When Kyle Dues set out to intern for an on-campus microfarm during his first semester of college, neither he nor the local community knew what was coming.
Dues, now a third-year in forestry, fisheries and wildlife, has been instrumental in piloting microfarming in Mansfield, Ohio, with Kip Curtis, associate professor of environmental history. Their agricultural project has since brought food solutions and educational opportunities to the Ohio State Mansfield community.
Microfarming is a small-scale agricultural system that allows farmers to grow crops in a small plot of land in bustling areas that are outside of a 10-mile radius for fresh fruits and vegetables known as food deserts, Dues said.
“The purpose of the microfarm is to solve food desert crisis in small towns, especially in the rust belt region,” Dues said. “What we are trying to do is place the microfarm in those food deserts to combat that so everyone in that community then has access to fresh local foods and vegetables.”
What began as a small project in a parking lot has expanded to seven microfarms in one area, creating more food for students, as well as a place for local farmers to come together and negotiate to sell the crops, Dues said.
The project gained support in January from the Foundation for Food and Agriculture Research with a $1 million grant to stimulate innovation in urban agriculture. With this new grant, the project will add three new microfarms, Curtis said.
“The on-campus microfarm is a model for what is, we believe, going to be an innovative new urban agriculture productive system that is going to be scalable and replicable all over,” Curtis said.

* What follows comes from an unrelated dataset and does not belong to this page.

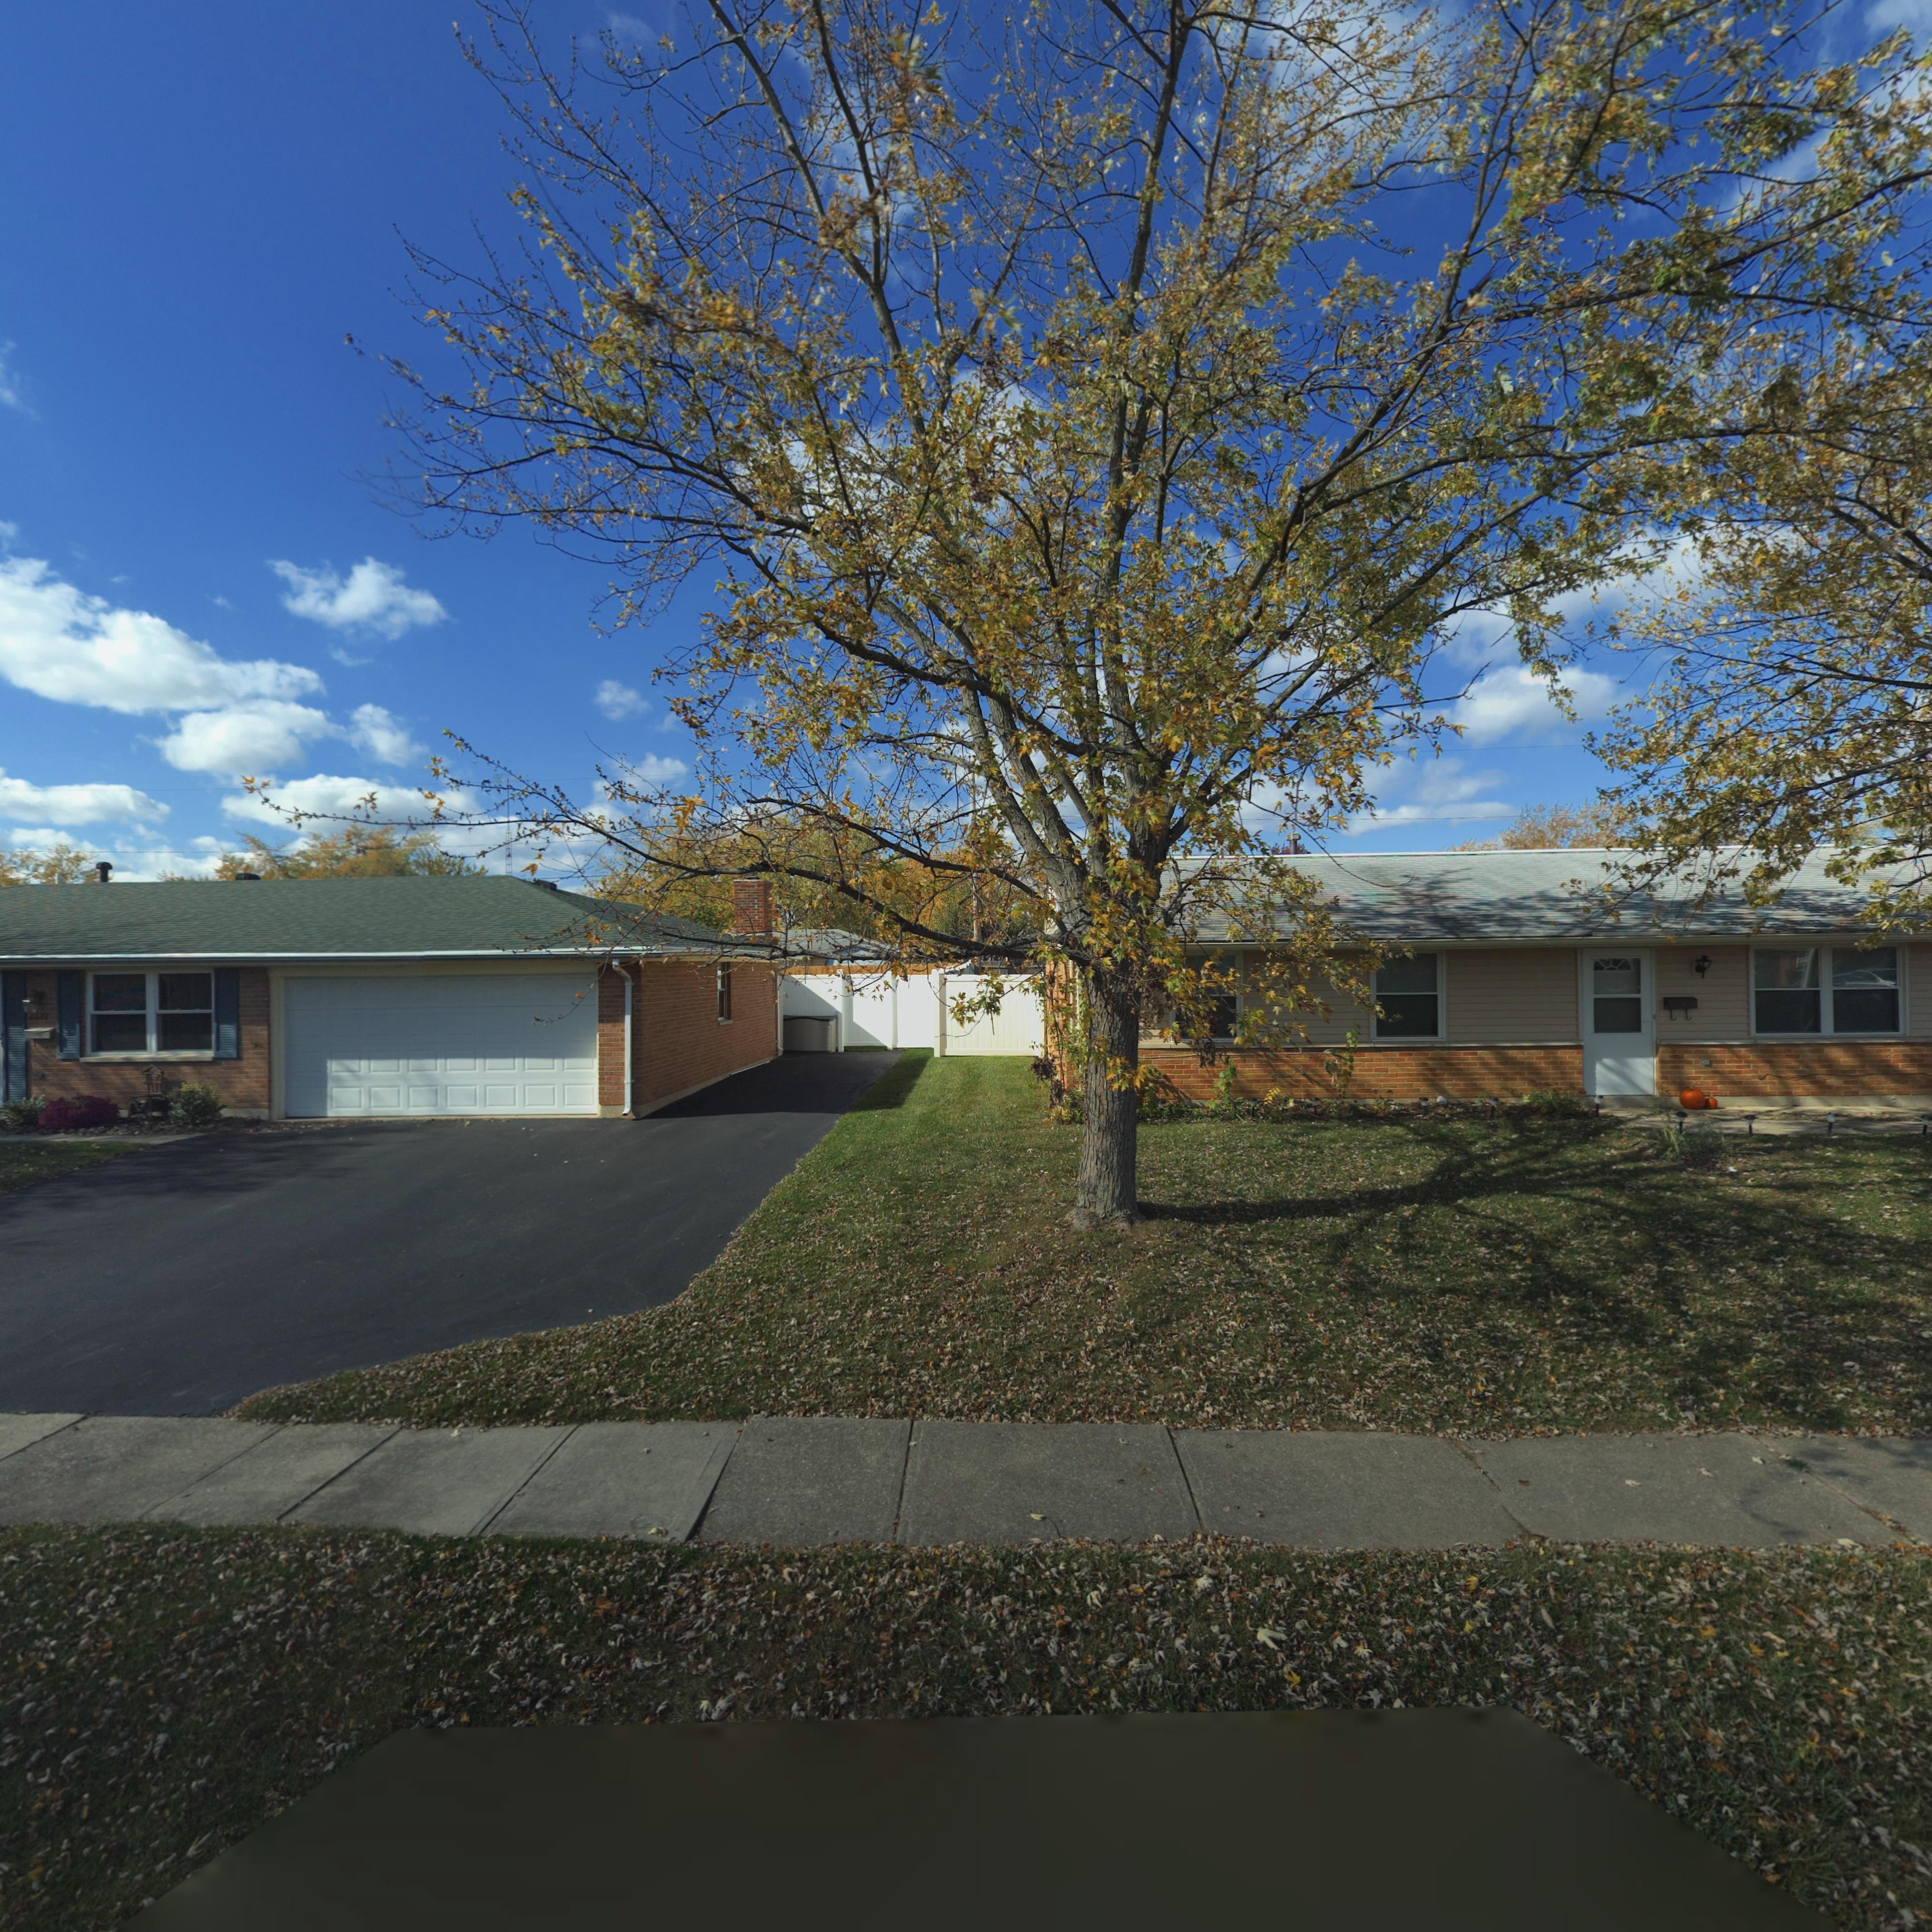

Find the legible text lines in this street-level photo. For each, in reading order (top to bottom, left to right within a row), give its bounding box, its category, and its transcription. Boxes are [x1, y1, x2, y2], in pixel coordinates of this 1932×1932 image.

[27, 1012, 50, 1021] StreetNumber: 6677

Dues and Curtis hope to bring microfarms to every Ohio State campus and provide the broader Ohio State community with food abundance, internships and educational opportunities that have been provided by their microfarm in Mansfield.
“We would love to have every regional campus and Columbus campus to have their own microfarm as a production site,” Curtis said. “We could roll it out as quickly as next year if someone on a campus is interested.”
Curtis cites Dues’ initiative and dedication as instrumental to the microfarm’s success.
“Kyle was really just critical in encouraging other students and being a peer and peer mentor,” Curtis said. “And that’s why I built the microfarm in the first place, [so] students like Kyle could really shine and really get an opportunity to be engaged in real-world, real-time, innovative research projects.”
Dues hopes to see the project expand to other regions in Ohio and the country.
“It started in empty parking lots,” Dues said. “In my dreams, when I was building this, I never thought this project would get as big as it did.”